The Literary Lions Gala has long been a major fund-raising event for the King County Library System. I participated in the first one where, if memory serves, authors were seated at long tables in the Bellevue Public Library while attendees walked by, carrying their beverages and observing us. Considering the name of the event, the similarity to being an animal on display inside a zoo was a bit too close for comfort—at least it was for me.
The speaker that night was awarded a molded glass lion. I left the event that evening feeling a bit out of sorts and with no idea that years later, I, too, would be awarded one of those molded glass lions. Mine now resides in a place of honor with a number of other awards on a chest at the end of our front hallway. That little award holding niche is a spot our decorator jokingly refers to as “the shrine.”

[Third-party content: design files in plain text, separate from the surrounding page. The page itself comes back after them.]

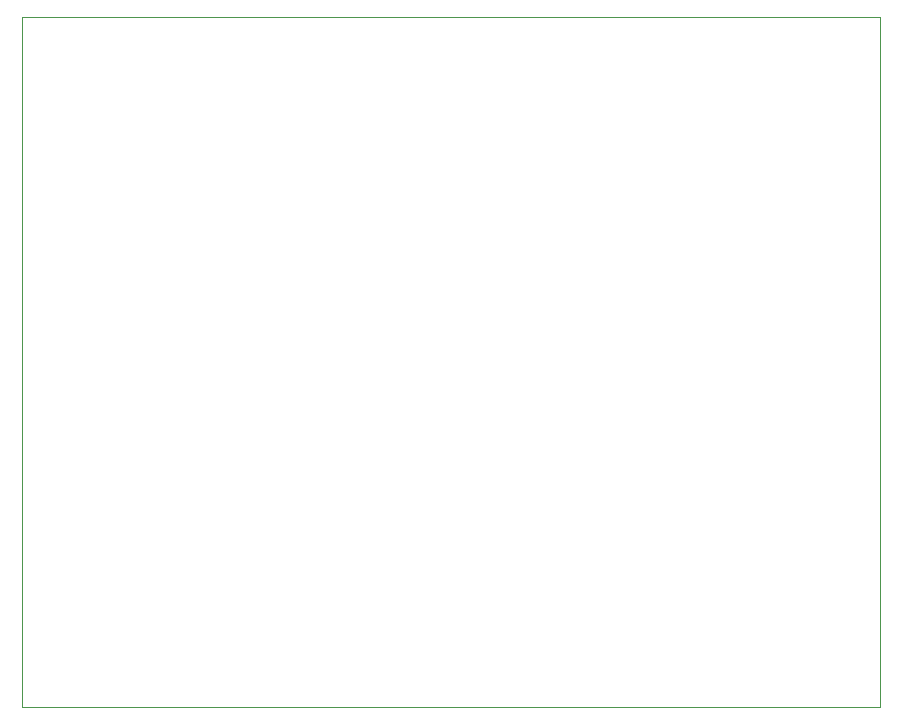
<source format=gbr>
G04 #@! TF.GenerationSoftware,KiCad,Pcbnew,7.0.10-7.0.10~ubuntu20.04.1*
G04 #@! TF.CreationDate,2024-02-18T22:33:17+01:00*
G04 #@! TF.ProjectId,ESP32Hardware,45535033-3248-4617-9264-776172652e6b,rev?*
G04 #@! TF.SameCoordinates,Original*
G04 #@! TF.FileFunction,Profile,NP*
%FSLAX46Y46*%
G04 Gerber Fmt 4.6, Leading zero omitted, Abs format (unit mm)*
G04 Created by KiCad (PCBNEW 7.0.10-7.0.10~ubuntu20.04.1) date 2024-02-18 22:33:17*
%MOMM*%
%LPD*%
G01*
G04 APERTURE LIST*
G04 #@! TA.AperFunction,Profile*
%ADD10C,0.050000*%
G04 #@! TD*
G04 APERTURE END LIST*
D10*
X95700000Y-132600000D02*
X95700000Y-132092000D01*
X95700000Y-74180000D02*
X168402000Y-74168000D01*
X168402000Y-132588000D02*
X95700000Y-132600000D01*
X168402000Y-74168000D02*
X168402000Y-132588000D01*
X95700000Y-74180000D02*
X95700000Y-132092000D01*
M02*

</source>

Shortly after that first event, we purchased our home in Tucson. Since the Literary Lions Gala is held in March, that meant we were usually snow birding it close to 2000 miles away, thus making our attendance at the event itself impossible. But libraries have always been important to me, so when they asked for an auction item, I suggested hosting an author salon in our home, something that could be scheduled to occur after our return from Arizona. Over time, other people have caught on to that idea, and hosted author salons are currently big business for KCLS
For the past six years, seven now, that’s what we’ve done—hosted author salons at our home. These have mostly been afternoon garden party affairs complete with catered food and parking valets. People have dined outdoors at patio tables in and around our poolside gazebo. Scheduling considerations have generally meant that the parties were held on Sunday afternoons in July, and it turns out there’s a problem with that.
By July the interior of the gazebo is right in line with later afternoon sunlight. Believe it or not, the Seattle area gets a lot of that in mid to late July. And when the sun is shining full bore into the gazebo, even with protective curtains, the gazebo turns into your basic outdoor microwave oven.

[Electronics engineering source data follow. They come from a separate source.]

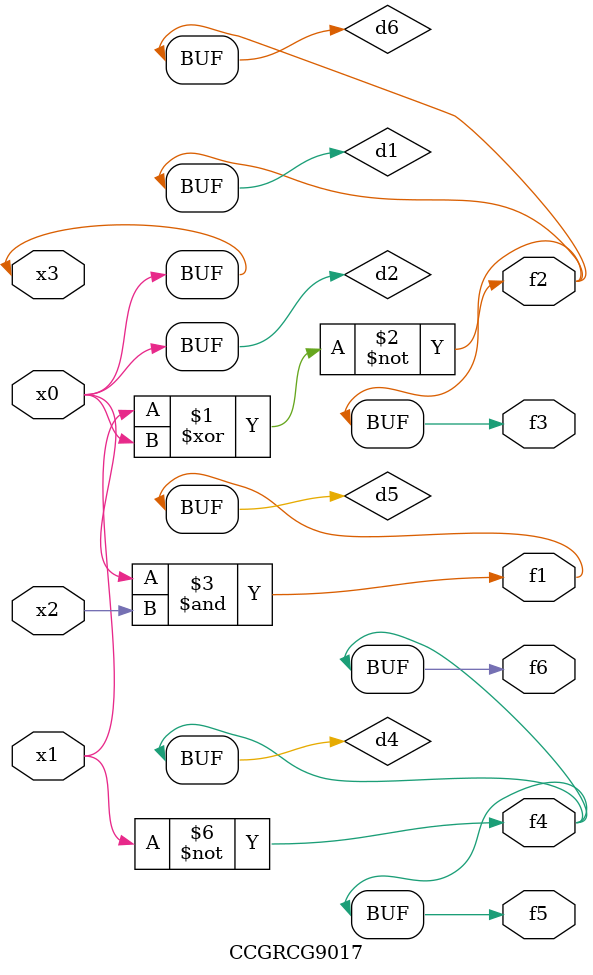
<source format=v>
module CCGRCG9017(
	input x0, x1, x2, x3,
	output f1, f2, f3, f4, f5, f6
);

	wire d1, d2, d3, d4, d5, d6;

	xnor (d1, x1, x3);
	buf (d2, x0, x3);
	nand (d3, x0, x2);
	not (d4, x1);
	nand (d5, d3);
	or (d6, d1);
	assign f1 = d5;
	assign f2 = d6;
	assign f3 = d6;
	assign f4 = d4;
	assign f5 = d4;
	assign f6 = d4;
endmodule

</source>
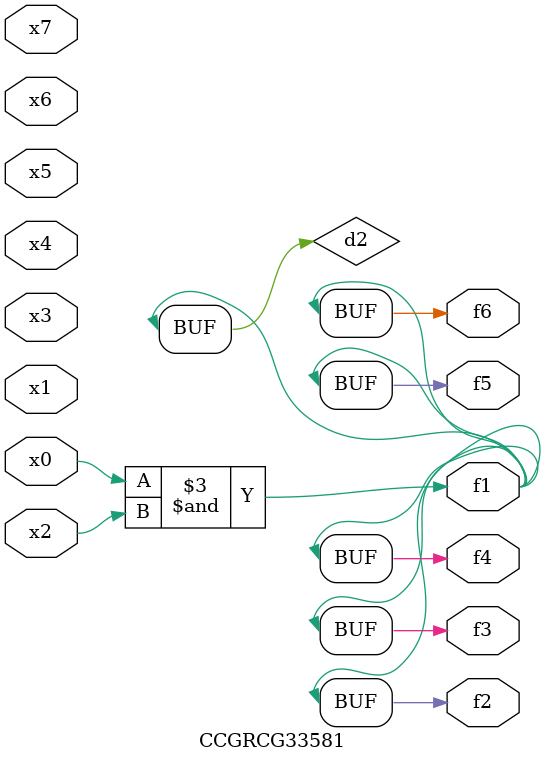
<source format=v>
module CCGRCG33581(
	input x0, x1, x2, x3, x4, x5, x6, x7,
	output f1, f2, f3, f4, f5, f6
);

	wire d1, d2;

	nor (d1, x3, x6);
	and (d2, x0, x2);
	assign f1 = d2;
	assign f2 = d2;
	assign f3 = d2;
	assign f4 = d2;
	assign f5 = d2;
	assign f6 = d2;
endmodule

</source>
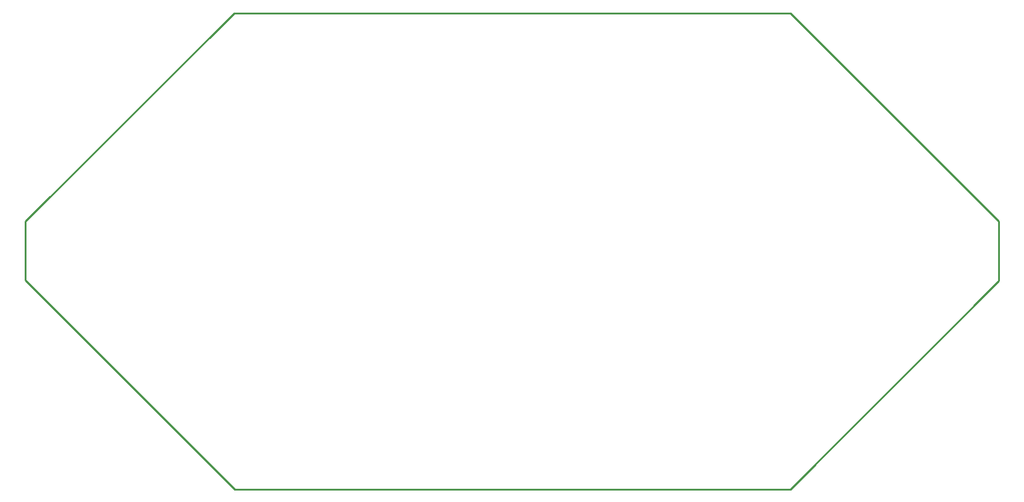
<source format=gm1>
%TF.GenerationSoftware,KiCad,Pcbnew,5.1.7-a382d34a8~87~ubuntu20.04.1*%
%TF.CreationDate,2020-10-15T10:11:22+03:00*%
%TF.ProjectId,BL_PCB_latest,424c5f50-4342-45f6-9c61-746573742e6b,rev?*%
%TF.SameCoordinates,Original*%
%TF.FileFunction,Profile,NP*%
%FSLAX46Y46*%
G04 Gerber Fmt 4.6, Leading zero omitted, Abs format (unit mm)*
G04 Created by KiCad (PCBNEW 5.1.7-a382d34a8~87~ubuntu20.04.1) date 2020-10-15 10:11:22*
%MOMM*%
%LPD*%
G01*
G04 APERTURE LIST*
%TA.AperFunction,Profile*%
%ADD10C,0.254000*%
%TD*%
G04 APERTURE END LIST*
D10*
X114046000Y-30861000D02*
X192278000Y-30861000D01*
X192278000Y-97917000D02*
X114173000Y-97917000D01*
X114173000Y-97917000D02*
X84709000Y-68453000D01*
X84709000Y-68453000D02*
X84709000Y-60198000D01*
X84709000Y-60198000D02*
X114046000Y-30861000D01*
X192278000Y-30861000D02*
X221615000Y-60198000D01*
X221615000Y-60198000D02*
X221615000Y-68580000D01*
X221615000Y-68580000D02*
X192278000Y-97917000D01*
M02*

</source>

For this year’s event, we decided to wise up. Instead of having our author-salon/garden party in July, we would hold it toward the end of June. And, to avoid the heat, we’d have a late morning brunch instead of an afternoon gathering.

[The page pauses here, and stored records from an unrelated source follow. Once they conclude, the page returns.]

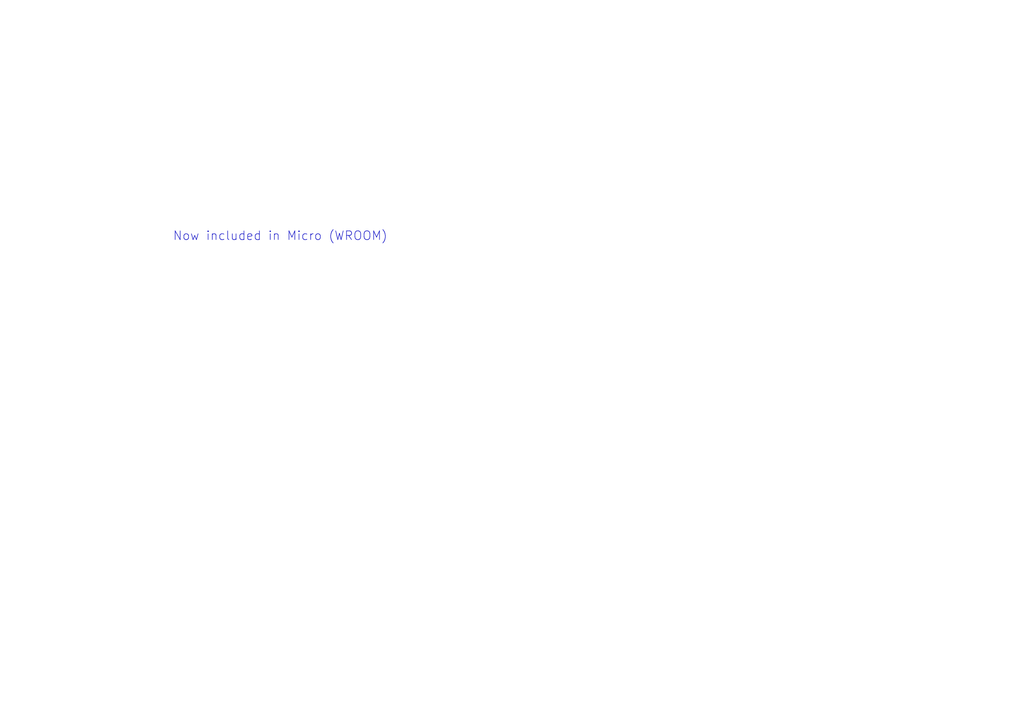
<source format=kicad_sch>
(kicad_sch
	(version 20250114)
	(generator "eeschema")
	(generator_version "9.0")
	(uuid "4a0ae798-2c64-4ce5-a1d1-85e4ee2c41fa")
	(paper "A4")
	(title_block
		(date "2025-10-01")
	)
	(lib_symbols)
	(text "Now included in Micro (WROOM)\n"
		(exclude_from_sim no)
		(at 81.28 68.58 0)
		(effects
			(font
				(size 2.54 2.54)
			)
		)
		(uuid "10e46dd8-4a33-450e-93e8-e634c1872f15")
	)
)

</source>
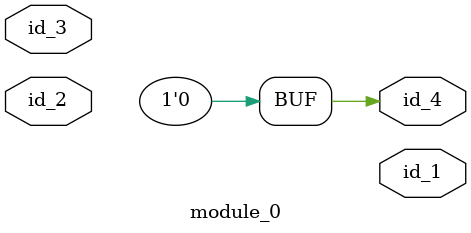
<source format=v>
`timescale 1ps / 1ps
module module_0 (
    id_1,
    id_2,
    id_3,
    id_4
);
  output id_4;
  inout id_3;
  input id_2;
  output id_1;
  supply0 id_4;
  assign id_4[1] = 1;
endmodule

</source>
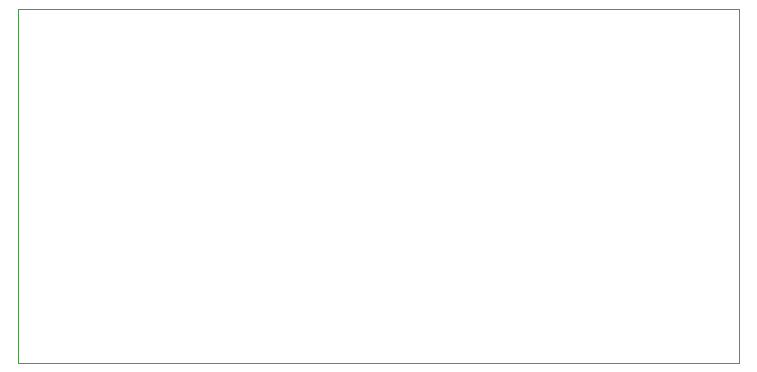
<source format=gbr>
%TF.GenerationSoftware,Altium Limited,Altium Designer,23.7.1 (13)*%
G04 Layer_Color=0*
%FSLAX45Y45*%
%MOMM*%
%TF.SameCoordinates,30466DDA-3D0C-41F1-AC50-7AA24E5CAA7F*%
%TF.FilePolarity,Positive*%
%TF.FileFunction,Profile,NP*%
%TF.Part,Single*%
G01*
G75*
%TA.AperFunction,Profile*%
%ADD19C,0.02540*%
D19*
X0Y0D02*
Y3000000D01*
X6100000D01*
Y0D01*
X0D01*
%TF.MD5,9efc55340f3912b649b7c281f9e5612c*%
M02*

</source>
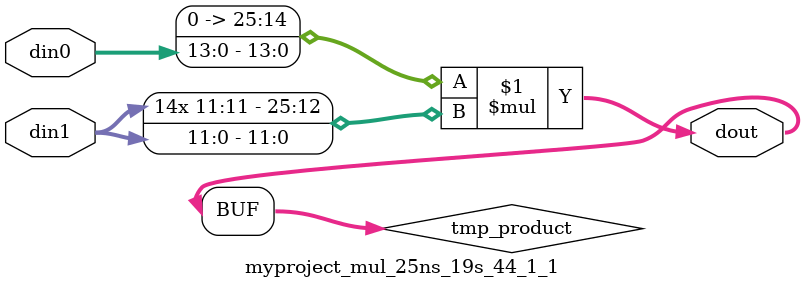
<source format=v>

`timescale 1 ns / 1 ps

  module myproject_mul_25ns_19s_44_1_1(din0, din1, dout);
parameter ID = 1;
parameter NUM_STAGE = 0;
parameter din0_WIDTH = 14;
parameter din1_WIDTH = 12;
parameter dout_WIDTH = 26;

input [din0_WIDTH - 1 : 0] din0; 
input [din1_WIDTH - 1 : 0] din1; 
output [dout_WIDTH - 1 : 0] dout;

wire signed [dout_WIDTH - 1 : 0] tmp_product;











assign tmp_product = $signed({1'b0, din0}) * $signed(din1);










assign dout = tmp_product;







endmodule

</source>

So as we were doing sorting of furniture and hanging of art, the June 23rd deadline for our Literary Lions Author Salon created a very real deadline for having the work completed.
This year, as usual, Seasoned in Seattle provided the catering. With twenty paying guests, we decided we could forego the parking valet. There was a bit of a parking uproar at the top of our driveway at the very beginning, but that was settled in short order. My longtime friend, Patti Payne, conducted an author interview and did a fine job of it. But here’s something we hadn’t taken into consideration—the weather. It was way too cold for a garden party. Some people ate at the dining table in the gazebo all right, but they did so with the fireplace and portable heater running full blast. Some people ate on the back porch, but there, too, the heaters had to be on to keep them from freezing. Everyone else ate inside the house.
When it was time for the author interview, there was no chance of having that part of the program outdoors, so everyone migrated to our redesigned dining room and living room. The abandoned grand piano we rescued from the house next door has now gone to a new free-to-good-home location, which means the living room currently has a lot more room in it. And the furniture we dragged home from Tucson has settled into its new digs, providing a lot more seating capacity.
People from the library took photos of the event which they sent along yesterday. I believe I mentioned that when our grandson Colt came through the redesigned living room, he looked around and said, “Grandma, it looks like an art gallery exploded inside your house.” I have to agree, that’s a pretty good analogy.
After I posted about our art-hanging adventure, a number of people asked to see photos. When the ones from KCLS showed up yesterday, I decided they were just the ticket. As you can see from the photos, there’s a lot of glass in the room and not that much wall space, so we made use of every inch.
The large paintings there are done by artist M.L. Coleman, our good friend from Sedona. His paintings have graced our walls for years now, and our friendship with him and his wife, Sheri, has graced our lives for that many years as well.
As for next year’s author salon? We’ll probably stick to the brunch idea, but maybe a date in July would work out better. I don’t want any attendees going home with cases of pneumonia.